Getting incorrect results when using stby and descr with weights
CaraghS opened this issue · 3 comments
I am using stby in summary tools to calculated weighted descriptive statistics by group. However, when I do this I am getting a different answer compared to when I filter by grouping variable and then apply the descr function in summary tools. See below - mydf = my unfiltered dataframe, score is a 0-10 variable that I want to get the mean of.
##when I filter first and split my df
filtered_male <- mydf$gender %>% filter(gender==1)
with(filtered_male, stby(score, gender, descr, weights = weight))
Weighted Descriptive Statistics
score by gender
Data Frame: filtered_male
Weights: weight
N: 838
1
Mean 6.86
Std.Dev 2.93
Min 0.00
Median 8.00
Max 10.00
MAD 2.97
CV 0.43
N.Valid 1509584.07
Pct.Valid 99.70
##when I don't split my df
with(mydf, stby(score, gender, descr, weights = weight, simplify = TRUE))

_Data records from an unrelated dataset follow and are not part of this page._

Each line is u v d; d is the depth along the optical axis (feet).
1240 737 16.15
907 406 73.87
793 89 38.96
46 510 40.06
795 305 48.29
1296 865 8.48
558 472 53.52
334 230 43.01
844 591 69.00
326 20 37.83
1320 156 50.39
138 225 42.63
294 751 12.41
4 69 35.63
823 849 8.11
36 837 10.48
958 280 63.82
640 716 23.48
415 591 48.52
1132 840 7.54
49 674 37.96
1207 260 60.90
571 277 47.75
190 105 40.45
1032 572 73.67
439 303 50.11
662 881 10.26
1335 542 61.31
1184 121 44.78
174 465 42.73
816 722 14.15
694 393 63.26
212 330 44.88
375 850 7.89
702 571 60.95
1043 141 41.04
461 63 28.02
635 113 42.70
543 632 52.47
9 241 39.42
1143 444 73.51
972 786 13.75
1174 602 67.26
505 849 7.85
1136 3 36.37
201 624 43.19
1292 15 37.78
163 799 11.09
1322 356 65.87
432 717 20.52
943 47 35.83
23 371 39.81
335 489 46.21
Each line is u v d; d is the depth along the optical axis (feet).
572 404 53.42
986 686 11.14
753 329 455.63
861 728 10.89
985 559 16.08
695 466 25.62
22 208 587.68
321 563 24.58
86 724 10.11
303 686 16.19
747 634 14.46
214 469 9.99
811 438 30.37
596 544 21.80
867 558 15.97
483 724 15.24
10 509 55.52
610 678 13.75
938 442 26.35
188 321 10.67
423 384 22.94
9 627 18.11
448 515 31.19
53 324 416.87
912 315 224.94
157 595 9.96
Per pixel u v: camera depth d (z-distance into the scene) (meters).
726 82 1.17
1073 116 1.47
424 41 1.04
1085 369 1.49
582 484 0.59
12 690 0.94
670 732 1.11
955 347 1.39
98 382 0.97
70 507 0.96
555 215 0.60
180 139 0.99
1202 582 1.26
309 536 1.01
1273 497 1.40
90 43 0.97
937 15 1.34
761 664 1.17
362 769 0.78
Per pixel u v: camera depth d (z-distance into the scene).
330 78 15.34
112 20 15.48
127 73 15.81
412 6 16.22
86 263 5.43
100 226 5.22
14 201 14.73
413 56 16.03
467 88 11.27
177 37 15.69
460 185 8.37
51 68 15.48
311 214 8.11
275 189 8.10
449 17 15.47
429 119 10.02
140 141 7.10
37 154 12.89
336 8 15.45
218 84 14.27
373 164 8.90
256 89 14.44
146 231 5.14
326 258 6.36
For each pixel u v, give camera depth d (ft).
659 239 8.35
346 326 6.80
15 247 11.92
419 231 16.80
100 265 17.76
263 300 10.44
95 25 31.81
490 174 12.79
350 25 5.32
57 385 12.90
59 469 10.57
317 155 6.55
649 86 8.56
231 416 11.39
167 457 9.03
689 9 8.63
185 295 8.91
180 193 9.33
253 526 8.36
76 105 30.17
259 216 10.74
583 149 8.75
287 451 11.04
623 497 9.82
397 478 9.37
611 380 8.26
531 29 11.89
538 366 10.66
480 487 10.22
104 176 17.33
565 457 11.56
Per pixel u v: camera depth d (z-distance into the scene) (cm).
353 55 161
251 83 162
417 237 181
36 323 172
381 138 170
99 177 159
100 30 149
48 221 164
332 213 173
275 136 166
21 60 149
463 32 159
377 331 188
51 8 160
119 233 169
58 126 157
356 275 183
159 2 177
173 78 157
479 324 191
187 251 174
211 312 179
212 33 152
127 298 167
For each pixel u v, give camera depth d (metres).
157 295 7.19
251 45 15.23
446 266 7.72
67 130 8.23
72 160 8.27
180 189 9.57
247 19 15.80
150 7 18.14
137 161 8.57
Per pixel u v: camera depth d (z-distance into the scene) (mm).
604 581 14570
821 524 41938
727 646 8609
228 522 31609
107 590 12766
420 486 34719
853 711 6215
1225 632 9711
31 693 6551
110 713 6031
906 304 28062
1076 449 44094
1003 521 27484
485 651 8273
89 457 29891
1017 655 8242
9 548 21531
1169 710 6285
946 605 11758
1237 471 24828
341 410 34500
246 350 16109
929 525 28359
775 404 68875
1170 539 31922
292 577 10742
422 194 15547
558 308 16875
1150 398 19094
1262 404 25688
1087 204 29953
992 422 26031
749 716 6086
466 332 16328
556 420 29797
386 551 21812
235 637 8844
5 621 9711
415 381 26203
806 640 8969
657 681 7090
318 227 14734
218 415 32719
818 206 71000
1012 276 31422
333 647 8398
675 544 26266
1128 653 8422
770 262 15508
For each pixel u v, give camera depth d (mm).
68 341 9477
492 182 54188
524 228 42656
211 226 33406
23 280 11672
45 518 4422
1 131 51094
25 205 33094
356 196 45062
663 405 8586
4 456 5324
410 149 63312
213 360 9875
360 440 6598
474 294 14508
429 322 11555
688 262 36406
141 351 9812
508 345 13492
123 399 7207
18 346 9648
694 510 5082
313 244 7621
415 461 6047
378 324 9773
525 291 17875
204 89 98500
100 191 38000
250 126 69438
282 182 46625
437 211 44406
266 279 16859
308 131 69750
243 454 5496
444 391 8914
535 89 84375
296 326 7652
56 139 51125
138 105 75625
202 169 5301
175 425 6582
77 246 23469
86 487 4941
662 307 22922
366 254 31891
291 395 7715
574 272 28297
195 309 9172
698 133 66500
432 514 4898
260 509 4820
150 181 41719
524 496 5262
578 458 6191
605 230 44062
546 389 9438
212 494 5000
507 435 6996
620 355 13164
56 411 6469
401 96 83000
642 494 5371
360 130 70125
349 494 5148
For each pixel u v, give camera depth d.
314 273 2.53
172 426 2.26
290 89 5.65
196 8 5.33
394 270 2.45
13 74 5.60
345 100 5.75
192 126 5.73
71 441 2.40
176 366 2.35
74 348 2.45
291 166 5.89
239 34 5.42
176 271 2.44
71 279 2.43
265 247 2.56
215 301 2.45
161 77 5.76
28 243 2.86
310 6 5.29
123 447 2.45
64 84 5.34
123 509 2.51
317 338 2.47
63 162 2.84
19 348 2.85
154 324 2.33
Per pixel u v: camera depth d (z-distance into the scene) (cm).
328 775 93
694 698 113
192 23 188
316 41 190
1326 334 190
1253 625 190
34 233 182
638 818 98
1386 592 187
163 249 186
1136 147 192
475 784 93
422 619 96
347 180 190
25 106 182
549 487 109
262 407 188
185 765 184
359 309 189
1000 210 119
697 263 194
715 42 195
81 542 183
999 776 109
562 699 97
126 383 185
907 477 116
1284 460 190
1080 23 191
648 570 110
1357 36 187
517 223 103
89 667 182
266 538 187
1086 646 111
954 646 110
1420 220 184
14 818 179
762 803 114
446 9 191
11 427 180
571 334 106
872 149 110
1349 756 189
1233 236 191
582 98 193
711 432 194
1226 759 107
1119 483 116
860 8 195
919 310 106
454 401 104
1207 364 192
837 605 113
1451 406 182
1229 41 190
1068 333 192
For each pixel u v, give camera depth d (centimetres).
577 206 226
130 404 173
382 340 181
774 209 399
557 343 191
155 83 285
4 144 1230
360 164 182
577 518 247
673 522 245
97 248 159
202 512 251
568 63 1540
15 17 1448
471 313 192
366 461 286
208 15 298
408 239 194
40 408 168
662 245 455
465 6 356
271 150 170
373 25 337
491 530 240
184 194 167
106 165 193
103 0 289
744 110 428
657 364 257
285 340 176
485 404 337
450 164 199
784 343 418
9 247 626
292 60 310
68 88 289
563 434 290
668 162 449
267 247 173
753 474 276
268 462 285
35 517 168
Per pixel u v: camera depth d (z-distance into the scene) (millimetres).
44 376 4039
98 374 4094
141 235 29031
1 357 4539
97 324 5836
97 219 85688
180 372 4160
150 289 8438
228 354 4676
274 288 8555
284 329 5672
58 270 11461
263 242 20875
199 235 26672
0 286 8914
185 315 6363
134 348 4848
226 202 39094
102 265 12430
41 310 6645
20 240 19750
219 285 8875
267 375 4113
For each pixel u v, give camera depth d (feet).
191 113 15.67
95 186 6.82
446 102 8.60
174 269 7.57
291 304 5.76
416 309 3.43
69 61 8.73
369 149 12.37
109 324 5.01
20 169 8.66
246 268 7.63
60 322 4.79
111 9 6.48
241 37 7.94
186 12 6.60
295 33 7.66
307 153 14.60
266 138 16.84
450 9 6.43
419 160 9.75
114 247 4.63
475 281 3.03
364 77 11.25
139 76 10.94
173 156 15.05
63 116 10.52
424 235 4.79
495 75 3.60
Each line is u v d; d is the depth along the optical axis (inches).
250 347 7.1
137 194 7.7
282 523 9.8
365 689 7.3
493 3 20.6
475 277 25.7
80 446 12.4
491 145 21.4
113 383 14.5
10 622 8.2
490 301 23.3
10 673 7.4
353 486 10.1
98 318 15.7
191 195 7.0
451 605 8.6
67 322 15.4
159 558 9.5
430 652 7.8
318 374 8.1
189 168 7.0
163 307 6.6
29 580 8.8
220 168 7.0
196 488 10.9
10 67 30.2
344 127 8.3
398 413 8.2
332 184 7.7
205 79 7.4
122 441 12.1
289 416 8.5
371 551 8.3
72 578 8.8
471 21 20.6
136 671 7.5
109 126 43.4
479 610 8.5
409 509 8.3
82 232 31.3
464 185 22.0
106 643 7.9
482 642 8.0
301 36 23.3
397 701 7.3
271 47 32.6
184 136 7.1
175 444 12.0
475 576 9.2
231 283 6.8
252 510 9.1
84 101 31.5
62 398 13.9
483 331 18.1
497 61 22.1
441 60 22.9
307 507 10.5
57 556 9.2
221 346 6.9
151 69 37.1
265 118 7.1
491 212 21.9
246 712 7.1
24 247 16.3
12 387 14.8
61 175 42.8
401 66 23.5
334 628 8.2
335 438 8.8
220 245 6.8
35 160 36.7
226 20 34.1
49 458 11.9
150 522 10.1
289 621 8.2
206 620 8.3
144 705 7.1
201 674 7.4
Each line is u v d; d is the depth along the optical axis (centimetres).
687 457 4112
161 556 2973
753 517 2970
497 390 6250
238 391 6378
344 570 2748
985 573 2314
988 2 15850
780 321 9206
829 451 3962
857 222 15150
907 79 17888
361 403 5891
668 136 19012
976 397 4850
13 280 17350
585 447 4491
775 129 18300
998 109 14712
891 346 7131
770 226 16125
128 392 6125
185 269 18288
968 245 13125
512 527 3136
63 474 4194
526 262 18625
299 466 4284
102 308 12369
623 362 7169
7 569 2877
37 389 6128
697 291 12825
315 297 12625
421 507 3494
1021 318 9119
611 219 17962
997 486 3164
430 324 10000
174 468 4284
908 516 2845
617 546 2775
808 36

Weighted Descriptive Statistics
score by gender
Data Frame: mydf
Weights: weight
N: 838
1 2
Mean 7.01 6.79
Std.Dev 2.81 3.02
Min 0.00 0.00
Median 8.00 8.00
Max 10.00 10.00
MAD 2.97 2.97
CV 0.40 0.45
N.Valid 1715494.12 1379339.65
Pct.Valid 56.05 45.07
'''
Any idea's on why this is happening or how I fix it to get the correct weighted mean? (I've check the answers manually and the mean where I filter first is correct). Also, this doesn't seem to be an issue when I don't use weights.
Can I also add - the weighted median reported appears to be incorrect - it is different to that calculated using other R packages.
Thanks for reporting this... I know it's been a while, but if you had a reprex it would be very helpful to be able to investigate properly what's going on.
Fixed in dev-current